→ **Problem details**
Reprint the listing. Every line must match the original exactly.

↓

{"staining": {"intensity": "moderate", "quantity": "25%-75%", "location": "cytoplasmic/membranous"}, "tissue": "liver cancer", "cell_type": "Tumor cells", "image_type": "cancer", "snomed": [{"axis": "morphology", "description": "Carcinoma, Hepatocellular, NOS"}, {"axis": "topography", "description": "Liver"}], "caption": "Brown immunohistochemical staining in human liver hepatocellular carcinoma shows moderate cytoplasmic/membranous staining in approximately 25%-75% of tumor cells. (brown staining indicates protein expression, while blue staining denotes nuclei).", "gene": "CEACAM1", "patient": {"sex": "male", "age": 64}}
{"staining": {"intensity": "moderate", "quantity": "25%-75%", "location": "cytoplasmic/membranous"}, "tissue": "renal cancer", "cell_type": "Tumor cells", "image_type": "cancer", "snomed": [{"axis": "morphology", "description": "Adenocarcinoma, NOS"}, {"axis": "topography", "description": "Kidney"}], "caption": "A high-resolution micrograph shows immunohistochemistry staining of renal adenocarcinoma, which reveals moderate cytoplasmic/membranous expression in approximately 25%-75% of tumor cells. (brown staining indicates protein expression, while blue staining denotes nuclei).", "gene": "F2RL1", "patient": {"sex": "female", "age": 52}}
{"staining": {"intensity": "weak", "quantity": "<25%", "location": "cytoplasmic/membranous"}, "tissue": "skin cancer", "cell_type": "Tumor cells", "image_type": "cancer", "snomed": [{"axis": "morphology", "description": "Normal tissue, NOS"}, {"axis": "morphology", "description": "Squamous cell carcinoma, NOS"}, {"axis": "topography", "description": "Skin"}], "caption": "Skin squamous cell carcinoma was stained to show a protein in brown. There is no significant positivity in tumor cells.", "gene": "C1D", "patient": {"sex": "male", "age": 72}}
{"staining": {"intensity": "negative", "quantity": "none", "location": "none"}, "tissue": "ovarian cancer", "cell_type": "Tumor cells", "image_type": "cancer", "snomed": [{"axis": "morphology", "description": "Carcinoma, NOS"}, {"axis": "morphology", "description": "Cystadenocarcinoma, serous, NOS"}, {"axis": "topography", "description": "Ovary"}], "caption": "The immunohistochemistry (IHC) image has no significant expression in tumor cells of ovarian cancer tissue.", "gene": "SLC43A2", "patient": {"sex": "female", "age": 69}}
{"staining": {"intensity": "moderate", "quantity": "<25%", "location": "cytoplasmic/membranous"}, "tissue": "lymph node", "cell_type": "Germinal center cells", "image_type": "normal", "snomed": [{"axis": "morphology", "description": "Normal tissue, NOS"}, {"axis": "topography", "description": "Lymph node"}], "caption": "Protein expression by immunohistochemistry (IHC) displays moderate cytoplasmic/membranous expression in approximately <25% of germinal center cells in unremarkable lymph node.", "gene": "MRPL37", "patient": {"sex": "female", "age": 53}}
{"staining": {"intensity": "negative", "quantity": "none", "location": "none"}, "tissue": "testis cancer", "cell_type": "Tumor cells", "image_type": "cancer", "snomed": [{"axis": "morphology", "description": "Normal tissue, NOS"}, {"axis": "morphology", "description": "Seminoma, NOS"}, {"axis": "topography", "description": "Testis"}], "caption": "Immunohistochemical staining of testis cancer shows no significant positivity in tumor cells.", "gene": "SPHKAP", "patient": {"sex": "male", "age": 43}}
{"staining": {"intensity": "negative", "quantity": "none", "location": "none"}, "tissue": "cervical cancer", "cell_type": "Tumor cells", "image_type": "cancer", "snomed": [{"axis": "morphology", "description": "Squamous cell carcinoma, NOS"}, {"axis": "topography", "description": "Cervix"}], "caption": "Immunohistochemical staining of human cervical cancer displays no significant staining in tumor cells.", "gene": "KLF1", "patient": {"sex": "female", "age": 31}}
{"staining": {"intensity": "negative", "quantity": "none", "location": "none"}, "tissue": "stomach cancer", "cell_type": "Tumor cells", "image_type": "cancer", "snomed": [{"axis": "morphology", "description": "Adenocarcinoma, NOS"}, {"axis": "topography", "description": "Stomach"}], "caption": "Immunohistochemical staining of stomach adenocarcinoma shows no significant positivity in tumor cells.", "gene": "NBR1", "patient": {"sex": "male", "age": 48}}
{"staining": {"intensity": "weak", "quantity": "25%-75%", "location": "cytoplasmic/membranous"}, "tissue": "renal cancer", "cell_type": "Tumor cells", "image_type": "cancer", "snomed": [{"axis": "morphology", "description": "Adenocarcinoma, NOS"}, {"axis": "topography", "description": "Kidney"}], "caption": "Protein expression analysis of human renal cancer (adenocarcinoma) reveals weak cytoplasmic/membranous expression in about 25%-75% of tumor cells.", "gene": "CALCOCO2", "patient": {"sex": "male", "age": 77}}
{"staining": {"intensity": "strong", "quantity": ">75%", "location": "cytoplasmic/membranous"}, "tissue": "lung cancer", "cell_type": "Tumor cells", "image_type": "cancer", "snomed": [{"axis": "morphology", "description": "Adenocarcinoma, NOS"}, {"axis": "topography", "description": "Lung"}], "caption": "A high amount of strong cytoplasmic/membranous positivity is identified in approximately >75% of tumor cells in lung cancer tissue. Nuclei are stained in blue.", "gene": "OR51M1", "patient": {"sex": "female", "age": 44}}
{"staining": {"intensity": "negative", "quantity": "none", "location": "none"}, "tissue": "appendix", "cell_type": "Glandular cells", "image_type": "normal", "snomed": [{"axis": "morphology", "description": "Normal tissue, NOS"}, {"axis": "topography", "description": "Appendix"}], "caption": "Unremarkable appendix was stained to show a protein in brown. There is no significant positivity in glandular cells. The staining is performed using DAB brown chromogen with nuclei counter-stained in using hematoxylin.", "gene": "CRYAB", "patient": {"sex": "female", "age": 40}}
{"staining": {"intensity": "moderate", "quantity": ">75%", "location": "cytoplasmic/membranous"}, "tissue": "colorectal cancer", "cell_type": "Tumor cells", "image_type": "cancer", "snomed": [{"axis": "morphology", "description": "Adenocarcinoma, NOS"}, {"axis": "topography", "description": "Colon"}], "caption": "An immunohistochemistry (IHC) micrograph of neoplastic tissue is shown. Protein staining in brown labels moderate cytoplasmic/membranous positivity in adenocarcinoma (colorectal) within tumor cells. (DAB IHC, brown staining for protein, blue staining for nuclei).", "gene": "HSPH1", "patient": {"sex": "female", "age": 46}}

↑

→ **Task output**
{"staining": {"intensity": "moderate", "quantity": "25%-75%", "location": "cytoplasmic/membranous"}, "tissue": "liver cancer", "cell_type": "Tumor cells", "image_type": "cancer", "snomed": [{"axis": "morphology", "description": "Carcinoma, Hepatocellular, NOS"}, {"axis": "topography", "description": "Liver"}], "caption": "Brown immunohistochemical staining in human liver hepatocellular carcinoma shows moderate cytoplasmic/membranous staining in approximately 25%-75% of tumor cells. (brown staining indicates protein expression, while blue staining denotes nuclei).", "gene": "CEACAM1", "patient": {"sex": "male", "age": 64}}
{"staining": {"intensity": "moderate", "quantity": "25%-75%", "location": "cytoplasmic/membranous"}, "tissue": "renal cancer", "cell_type": "Tumor cells", "image_type": "cancer", "snomed": [{"axis": "morphology", "description": "Adenocarcinoma, NOS"}, {"axis": "topography", "description": "Kidney"}], "caption": "A high-resolution micrograph shows immunohistochemistry staining of renal adenocarcinoma, which reveals moderate cytoplasmic/membranous expression in approximately 25%-75% of tumor cells. (brown staining indicates protein expression, while blue staining denotes nuclei).", "gene": "F2RL1", "patient": {"sex": "female", "age": 52}}
{"staining": {"intensity": "weak", "quantity": "<25%", "location": "cytoplasmic/membranous"}, "tissue": "skin cancer", "cell_type": "Tumor cells", "image_type": "cancer", "snomed": [{"axis": "morphology", "description": "Normal tissue, NOS"}, {"axis": "morphology", "description": "Squamous cell carcinoma, NOS"}, {"axis": "topography", "description": "Skin"}], "caption": "Skin squamous cell carcinoma was stained to show a protein in brown. There is no significant positivity in tumor cells.", "gene": "C1D", "patient": {"sex": "male", "age": 72}}
{"staining": {"intensity": "negative", "quantity": "none", "location": "none"}, "tissue": "ovarian cancer", "cell_type": "Tumor cells", "image_type": "cancer", "snomed": [{"axis": "morphology", "description": "Carcinoma, NOS"}, {"axis": "morphology", "description": "Cystadenocarcinoma, serous, NOS"}, {"axis": "topography", "description": "Ovary"}], "caption": "The immunohistochemistry (IHC) image has no significant expression in tumor cells of ovarian cancer tissue.", "gene": "SLC43A2", "patient": {"sex": "female", "age": 69}}
{"staining": {"intensity": "moderate", "quantity": "<25%", "location": "cytoplasmic/membranous"}, "tissue": "lymph node", "cell_type": "Germinal center cells", "image_type": "normal", "snomed": [{"axis": "morphology", "description": "Normal tissue, NOS"}, {"axis": "topography", "description": "Lymph node"}], "caption": "Protein expression by immunohistochemistry (IHC) displays moderate cytoplasmic/membranous expression in approximately <25% of germinal center cells in unremarkable lymph node.", "gene": "MRPL37", "patient": {"sex": "female", "age": 53}}
{"staining": {"intensity": "negative", "quantity": "none", "location": "none"}, "tissue": "testis cancer", "cell_type": "Tumor cells", "image_type": "cancer", "snomed": [{"axis": "morphology", "description": "Normal tissue, NOS"}, {"axis": "morphology", "description": "Seminoma, NOS"}, {"axis": "topography", "description": "Testis"}], "caption": "Immunohistochemical staining of testis cancer shows no significant positivity in tumor cells.", "gene": "SPHKAP", "patient": {"sex": "male", "age": 43}}
{"staining": {"intensity": "negative", "quantity": "none", "location": "none"}, "tissue": "cervical cancer", "cell_type": "Tumor cells", "image_type": "cancer", "snomed": [{"axis": "morphology", "description": "Squamous cell carcinoma, NOS"}, {"axis": "topography", "description": "Cervix"}], "caption": "Immunohistochemical staining of human cervical cancer displays no significant staining in tumor cells.", "gene": "KLF1", "patient": {"sex": "female", "age": 31}}
{"staining": {"intensity": "negative", "quantity": "none", "location": "none"}, "tissue": "stomach cancer", "cell_type": "Tumor cells", "image_type": "cancer", "snomed": [{"axis": "morphology", "description": "Adenocarcinoma, NOS"}, {"axis": "topography", "description": "Stomach"}], "caption": "Immunohistochemical staining of stomach adenocarcinoma shows no significant positivity in tumor cells.", "gene": "NBR1", "patient": {"sex": "male", "age": 48}}
{"staining": {"intensity": "weak", "quantity": "25%-75%", "location": "cytoplasmic/membranous"}, "tissue": "renal cancer", "cell_type": "Tumor cells", "image_type": "cancer", "snomed": [{"axis": "morphology", "description": "Adenocarcinoma, NOS"}, {"axis": "topography", "description": "Kidney"}], "caption": "Protein expression analysis of human renal cancer (adenocarcinoma) reveals weak cytoplasmic/membranous expression in about 25%-75% of tumor cells.", "gene": "CALCOCO2", "patient": {"sex": "male", "age": 77}}
{"staining": {"intensity": "strong", "quantity": ">75%", "location": "cytoplasmic/membranous"}, "tissue": "lung cancer", "cell_type": "Tumor cells", "image_type": "cancer", "snomed": [{"axis": "morphology", "description": "Adenocarcinoma, NOS"}, {"axis": "topography", "description": "Lung"}], "caption": "A high amount of strong cytoplasmic/membranous positivity is identified in approximately >75% of tumor cells in lung cancer tissue. Nuclei are stained in blue.", "gene": "OR51M1", "patient": {"sex": "female", "age": 44}}
{"staining": {"intensity": "negative", "quantity": "none", "location": "none"}, "tissue": "appendix", "cell_type": "Glandular cells", "image_type": "normal", "snomed": [{"axis": "morphology", "description": "Normal tissue, NOS"}, {"axis": "topography", "description": "Appendix"}], "caption": "Unremarkable appendix was stained to show a protein in brown. There is no significant positivity in glandular cells. The staining is performed using DAB brown chromogen with nuclei counter-stained in using hematoxylin.", "gene": "CRYAB", "patient": {"sex": "female", "age": 40}}
{"staining": {"intensity": "moderate", "quantity": ">75%", "location": "cytoplasmic/membranous"}, "tissue": "colorectal cancer", "cell_type": "Tumor cells", "image_type": "cancer", "snomed": [{"axis": "morphology", "description": "Adenocarcinoma, NOS"}, {"axis": "topography", "description": "Colon"}], "caption": "An immunohistochemistry (IHC) micrograph of neoplastic tissue is shown. Protein staining in brown labels moderate cytoplasmic/membranous positivity in adenocarcinoma (colorectal) within tumor cells. (DAB IHC, brown staining for protein, blue staining for nuclei).", "gene": "HSPH1", "patient": {"sex": "female", "age": 46}}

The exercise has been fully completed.